Another major finding is discrepancies between governorates. In fact, a higher stroke prevalence in our sample is found in Beirut and other governorates compared to North Lebanon, a governorate more or less distant from the capital. This may reflect a lower incidence of stroke or a higher mortality rate in North Lebanon. When examining stroke prevalence among different crowding index groups, we found a lower prevalence in more crowded households which are more frequent in North Lebanon. Thus, we might associate the socioeconomic status correlate “crowding index” to the lower prevalence found in North Lebanon in our sample.

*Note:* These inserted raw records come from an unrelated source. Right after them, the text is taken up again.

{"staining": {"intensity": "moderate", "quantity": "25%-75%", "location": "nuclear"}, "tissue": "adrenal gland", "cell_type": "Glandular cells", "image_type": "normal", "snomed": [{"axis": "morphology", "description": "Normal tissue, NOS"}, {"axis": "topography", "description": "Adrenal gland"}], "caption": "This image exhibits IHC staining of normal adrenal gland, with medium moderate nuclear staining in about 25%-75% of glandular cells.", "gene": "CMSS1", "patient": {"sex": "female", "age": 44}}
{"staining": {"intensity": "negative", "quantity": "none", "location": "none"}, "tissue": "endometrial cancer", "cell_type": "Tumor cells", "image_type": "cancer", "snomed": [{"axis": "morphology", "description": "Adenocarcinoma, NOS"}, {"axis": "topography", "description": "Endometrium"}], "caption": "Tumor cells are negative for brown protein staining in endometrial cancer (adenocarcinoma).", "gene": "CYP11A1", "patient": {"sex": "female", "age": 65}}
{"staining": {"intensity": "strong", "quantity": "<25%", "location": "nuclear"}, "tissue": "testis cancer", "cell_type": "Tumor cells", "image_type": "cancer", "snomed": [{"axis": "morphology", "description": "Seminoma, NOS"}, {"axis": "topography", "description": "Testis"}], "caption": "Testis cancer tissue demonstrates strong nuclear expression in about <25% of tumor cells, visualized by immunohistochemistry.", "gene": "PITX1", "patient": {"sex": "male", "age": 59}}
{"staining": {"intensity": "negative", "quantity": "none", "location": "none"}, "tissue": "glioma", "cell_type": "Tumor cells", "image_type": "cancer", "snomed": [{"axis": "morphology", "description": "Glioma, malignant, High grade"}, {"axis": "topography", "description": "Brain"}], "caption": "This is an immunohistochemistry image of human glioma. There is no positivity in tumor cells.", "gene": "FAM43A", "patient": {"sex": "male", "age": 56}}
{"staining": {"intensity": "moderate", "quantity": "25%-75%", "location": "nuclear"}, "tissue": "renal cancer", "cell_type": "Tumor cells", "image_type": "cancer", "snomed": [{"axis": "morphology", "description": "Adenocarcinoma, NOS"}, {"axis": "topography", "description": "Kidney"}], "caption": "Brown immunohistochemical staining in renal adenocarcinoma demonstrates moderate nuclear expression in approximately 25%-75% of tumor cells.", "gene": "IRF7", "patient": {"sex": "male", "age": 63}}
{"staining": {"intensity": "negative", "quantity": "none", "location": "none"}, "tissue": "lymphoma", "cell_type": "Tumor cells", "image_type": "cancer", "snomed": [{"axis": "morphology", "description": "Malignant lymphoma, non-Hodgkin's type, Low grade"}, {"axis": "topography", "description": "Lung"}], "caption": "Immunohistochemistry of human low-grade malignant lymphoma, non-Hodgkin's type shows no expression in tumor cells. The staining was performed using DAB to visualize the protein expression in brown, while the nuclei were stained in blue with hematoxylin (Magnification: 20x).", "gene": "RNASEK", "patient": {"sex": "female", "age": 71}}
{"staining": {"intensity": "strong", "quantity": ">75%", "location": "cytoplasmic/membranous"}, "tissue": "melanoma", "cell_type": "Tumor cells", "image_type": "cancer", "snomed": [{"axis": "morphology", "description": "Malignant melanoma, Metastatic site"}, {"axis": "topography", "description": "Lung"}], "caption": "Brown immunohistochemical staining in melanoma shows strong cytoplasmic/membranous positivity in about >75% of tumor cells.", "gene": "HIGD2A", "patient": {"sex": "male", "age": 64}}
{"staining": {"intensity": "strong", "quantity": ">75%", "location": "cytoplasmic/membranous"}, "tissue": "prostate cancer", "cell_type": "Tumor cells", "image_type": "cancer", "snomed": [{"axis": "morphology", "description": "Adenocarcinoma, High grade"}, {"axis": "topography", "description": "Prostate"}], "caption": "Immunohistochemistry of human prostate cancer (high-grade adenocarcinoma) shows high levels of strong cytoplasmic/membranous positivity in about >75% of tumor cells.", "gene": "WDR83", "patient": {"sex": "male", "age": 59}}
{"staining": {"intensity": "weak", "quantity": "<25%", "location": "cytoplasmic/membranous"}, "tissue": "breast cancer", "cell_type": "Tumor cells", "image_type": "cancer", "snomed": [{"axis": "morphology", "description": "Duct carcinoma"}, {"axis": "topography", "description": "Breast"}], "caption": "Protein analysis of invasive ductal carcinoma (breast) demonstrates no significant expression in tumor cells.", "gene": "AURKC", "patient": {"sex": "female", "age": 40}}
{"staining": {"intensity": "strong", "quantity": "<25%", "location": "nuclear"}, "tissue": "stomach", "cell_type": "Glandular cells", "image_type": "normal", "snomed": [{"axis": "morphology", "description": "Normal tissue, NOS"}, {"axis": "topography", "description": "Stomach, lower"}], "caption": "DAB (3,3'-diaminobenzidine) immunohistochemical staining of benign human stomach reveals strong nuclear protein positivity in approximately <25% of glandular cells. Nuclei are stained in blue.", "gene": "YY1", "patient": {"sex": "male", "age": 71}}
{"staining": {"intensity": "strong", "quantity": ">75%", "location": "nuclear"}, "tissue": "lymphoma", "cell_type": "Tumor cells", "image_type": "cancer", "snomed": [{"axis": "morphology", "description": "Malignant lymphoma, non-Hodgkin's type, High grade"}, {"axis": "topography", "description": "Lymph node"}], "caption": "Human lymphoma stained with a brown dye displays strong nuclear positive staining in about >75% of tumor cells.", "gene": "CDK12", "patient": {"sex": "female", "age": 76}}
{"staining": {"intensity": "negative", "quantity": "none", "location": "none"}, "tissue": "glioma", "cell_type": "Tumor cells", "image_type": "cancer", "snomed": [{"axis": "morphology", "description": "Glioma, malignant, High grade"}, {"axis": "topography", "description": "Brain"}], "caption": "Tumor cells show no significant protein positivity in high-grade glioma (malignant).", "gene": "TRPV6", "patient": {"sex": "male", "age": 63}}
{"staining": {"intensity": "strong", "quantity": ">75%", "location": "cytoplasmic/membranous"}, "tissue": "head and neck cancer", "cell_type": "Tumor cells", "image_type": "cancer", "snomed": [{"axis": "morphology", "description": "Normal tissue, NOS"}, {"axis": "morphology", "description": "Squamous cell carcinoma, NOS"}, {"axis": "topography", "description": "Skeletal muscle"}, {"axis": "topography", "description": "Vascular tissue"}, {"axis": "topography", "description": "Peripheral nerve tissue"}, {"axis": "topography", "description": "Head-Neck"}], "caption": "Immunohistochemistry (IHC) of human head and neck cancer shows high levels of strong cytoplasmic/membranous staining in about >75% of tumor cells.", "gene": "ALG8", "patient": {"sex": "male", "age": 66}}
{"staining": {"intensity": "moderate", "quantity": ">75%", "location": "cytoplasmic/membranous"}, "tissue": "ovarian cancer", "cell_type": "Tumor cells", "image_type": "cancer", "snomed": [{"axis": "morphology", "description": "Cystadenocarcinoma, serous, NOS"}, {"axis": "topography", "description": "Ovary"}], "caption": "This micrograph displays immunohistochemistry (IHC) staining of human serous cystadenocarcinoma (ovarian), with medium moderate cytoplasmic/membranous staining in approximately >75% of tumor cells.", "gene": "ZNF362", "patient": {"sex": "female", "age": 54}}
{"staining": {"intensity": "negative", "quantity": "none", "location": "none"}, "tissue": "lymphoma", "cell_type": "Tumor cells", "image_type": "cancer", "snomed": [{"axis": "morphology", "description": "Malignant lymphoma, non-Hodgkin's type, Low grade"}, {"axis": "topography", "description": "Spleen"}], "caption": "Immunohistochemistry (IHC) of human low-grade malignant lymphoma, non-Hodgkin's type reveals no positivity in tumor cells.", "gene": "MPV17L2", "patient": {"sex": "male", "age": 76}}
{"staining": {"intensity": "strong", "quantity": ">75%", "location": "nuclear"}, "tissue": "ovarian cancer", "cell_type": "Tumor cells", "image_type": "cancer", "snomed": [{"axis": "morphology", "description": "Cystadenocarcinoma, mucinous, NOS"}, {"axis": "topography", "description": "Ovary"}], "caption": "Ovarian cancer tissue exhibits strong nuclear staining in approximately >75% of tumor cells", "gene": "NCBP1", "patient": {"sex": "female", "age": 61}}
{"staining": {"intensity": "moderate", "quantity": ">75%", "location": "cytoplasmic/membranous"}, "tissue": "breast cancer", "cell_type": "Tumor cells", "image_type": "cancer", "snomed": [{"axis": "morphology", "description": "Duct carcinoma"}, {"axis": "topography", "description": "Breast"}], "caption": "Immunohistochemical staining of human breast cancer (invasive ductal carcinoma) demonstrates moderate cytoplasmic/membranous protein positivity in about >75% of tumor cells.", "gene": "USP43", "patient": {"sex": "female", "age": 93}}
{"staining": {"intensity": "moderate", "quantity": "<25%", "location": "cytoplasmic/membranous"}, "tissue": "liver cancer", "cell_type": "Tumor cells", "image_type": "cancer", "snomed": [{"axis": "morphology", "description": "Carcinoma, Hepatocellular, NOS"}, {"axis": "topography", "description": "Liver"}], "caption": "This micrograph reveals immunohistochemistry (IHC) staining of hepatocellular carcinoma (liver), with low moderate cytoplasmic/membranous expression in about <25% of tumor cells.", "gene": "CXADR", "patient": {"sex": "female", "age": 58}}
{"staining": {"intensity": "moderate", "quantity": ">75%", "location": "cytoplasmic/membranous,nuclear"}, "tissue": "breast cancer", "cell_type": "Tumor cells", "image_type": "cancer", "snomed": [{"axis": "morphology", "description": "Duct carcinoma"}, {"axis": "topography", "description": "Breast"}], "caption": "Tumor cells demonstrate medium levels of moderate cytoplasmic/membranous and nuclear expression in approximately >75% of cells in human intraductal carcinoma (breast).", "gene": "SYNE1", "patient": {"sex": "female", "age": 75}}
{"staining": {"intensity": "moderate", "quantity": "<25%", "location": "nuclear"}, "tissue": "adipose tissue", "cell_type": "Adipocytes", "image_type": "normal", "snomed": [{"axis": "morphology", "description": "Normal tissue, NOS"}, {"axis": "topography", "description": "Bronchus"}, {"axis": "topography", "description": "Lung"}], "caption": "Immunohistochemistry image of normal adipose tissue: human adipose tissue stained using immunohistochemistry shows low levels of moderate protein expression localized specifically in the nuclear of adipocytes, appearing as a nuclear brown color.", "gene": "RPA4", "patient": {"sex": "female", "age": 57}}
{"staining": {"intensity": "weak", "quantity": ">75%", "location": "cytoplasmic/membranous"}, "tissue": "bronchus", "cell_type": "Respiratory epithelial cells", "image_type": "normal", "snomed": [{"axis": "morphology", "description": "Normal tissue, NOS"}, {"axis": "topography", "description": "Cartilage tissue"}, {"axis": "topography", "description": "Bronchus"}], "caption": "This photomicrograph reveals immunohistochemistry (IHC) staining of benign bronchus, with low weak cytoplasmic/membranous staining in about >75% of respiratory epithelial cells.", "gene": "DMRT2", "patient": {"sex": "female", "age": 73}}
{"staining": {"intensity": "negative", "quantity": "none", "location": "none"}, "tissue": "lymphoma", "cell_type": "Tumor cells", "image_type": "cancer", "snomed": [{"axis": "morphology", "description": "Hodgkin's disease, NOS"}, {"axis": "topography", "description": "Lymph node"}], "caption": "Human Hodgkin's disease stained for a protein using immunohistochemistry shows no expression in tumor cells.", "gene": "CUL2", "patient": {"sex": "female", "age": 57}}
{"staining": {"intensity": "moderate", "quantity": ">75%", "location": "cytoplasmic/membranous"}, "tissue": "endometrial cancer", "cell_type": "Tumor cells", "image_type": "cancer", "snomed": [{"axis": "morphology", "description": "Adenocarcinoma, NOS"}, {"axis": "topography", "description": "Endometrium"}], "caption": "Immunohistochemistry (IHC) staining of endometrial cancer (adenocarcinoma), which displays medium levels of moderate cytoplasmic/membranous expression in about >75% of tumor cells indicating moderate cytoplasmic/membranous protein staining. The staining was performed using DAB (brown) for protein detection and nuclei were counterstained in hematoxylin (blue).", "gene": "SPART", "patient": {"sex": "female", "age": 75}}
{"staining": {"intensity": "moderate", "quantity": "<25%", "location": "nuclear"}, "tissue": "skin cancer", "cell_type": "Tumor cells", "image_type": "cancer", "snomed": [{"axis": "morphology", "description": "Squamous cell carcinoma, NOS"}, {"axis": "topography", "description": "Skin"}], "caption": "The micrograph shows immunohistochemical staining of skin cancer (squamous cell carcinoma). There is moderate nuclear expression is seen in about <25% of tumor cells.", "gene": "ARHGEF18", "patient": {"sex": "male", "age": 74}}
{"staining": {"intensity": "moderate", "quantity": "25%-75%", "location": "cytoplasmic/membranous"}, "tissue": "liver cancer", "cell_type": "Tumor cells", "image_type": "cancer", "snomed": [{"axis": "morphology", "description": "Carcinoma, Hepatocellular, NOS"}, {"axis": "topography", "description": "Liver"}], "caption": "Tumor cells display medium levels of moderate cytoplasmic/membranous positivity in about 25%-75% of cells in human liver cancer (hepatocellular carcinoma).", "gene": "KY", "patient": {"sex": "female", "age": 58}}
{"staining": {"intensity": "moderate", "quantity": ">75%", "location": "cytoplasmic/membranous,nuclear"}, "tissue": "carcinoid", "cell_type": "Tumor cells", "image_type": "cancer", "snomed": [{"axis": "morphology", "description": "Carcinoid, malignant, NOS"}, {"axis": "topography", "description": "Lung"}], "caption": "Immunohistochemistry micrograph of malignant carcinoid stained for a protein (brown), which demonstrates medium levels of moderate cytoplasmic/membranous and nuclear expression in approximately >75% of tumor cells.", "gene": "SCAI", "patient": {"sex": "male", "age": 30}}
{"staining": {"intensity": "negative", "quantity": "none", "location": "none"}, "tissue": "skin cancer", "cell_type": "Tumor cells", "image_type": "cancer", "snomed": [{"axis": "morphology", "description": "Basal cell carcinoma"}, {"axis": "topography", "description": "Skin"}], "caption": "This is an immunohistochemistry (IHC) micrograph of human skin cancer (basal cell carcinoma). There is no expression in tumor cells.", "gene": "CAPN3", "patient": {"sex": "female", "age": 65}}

Moreover, a significantly younger population was found in North Lebanon compared to other governorates, which might indicate lower incidence rates.

Our findings match with the real socioeconomic situation of the country as available national data show that poverty is not equally distributed in the country, the North being the most deprived [50].

5. Conclusions

Although the study results could not be epidemiologically inferenced to the Lebanese population, they shed lights on some important findings. Stroke prevalence might be high in Lebanon, especially among older groups. However, the relatively high prevalence might be associated to a high incidence of stroke in the country much more than a reduced mortality rate. Moreover, it is clear from existing data that some governorates are less privileged than others, and stroke prevalence differences found in the present study, among governorates, may also reflect this situation and trigger further attention on stroke mortality in less privileged areas.

Thus, it is urgent to implement further studies to understand the disease burden in Lebanon, and establish strong control procedures on cardiovascular risk factors (smoking), especially with further demographic transition and urbanization of the population.

Conflicts of interest

All authors have no conflicts of interest to declare.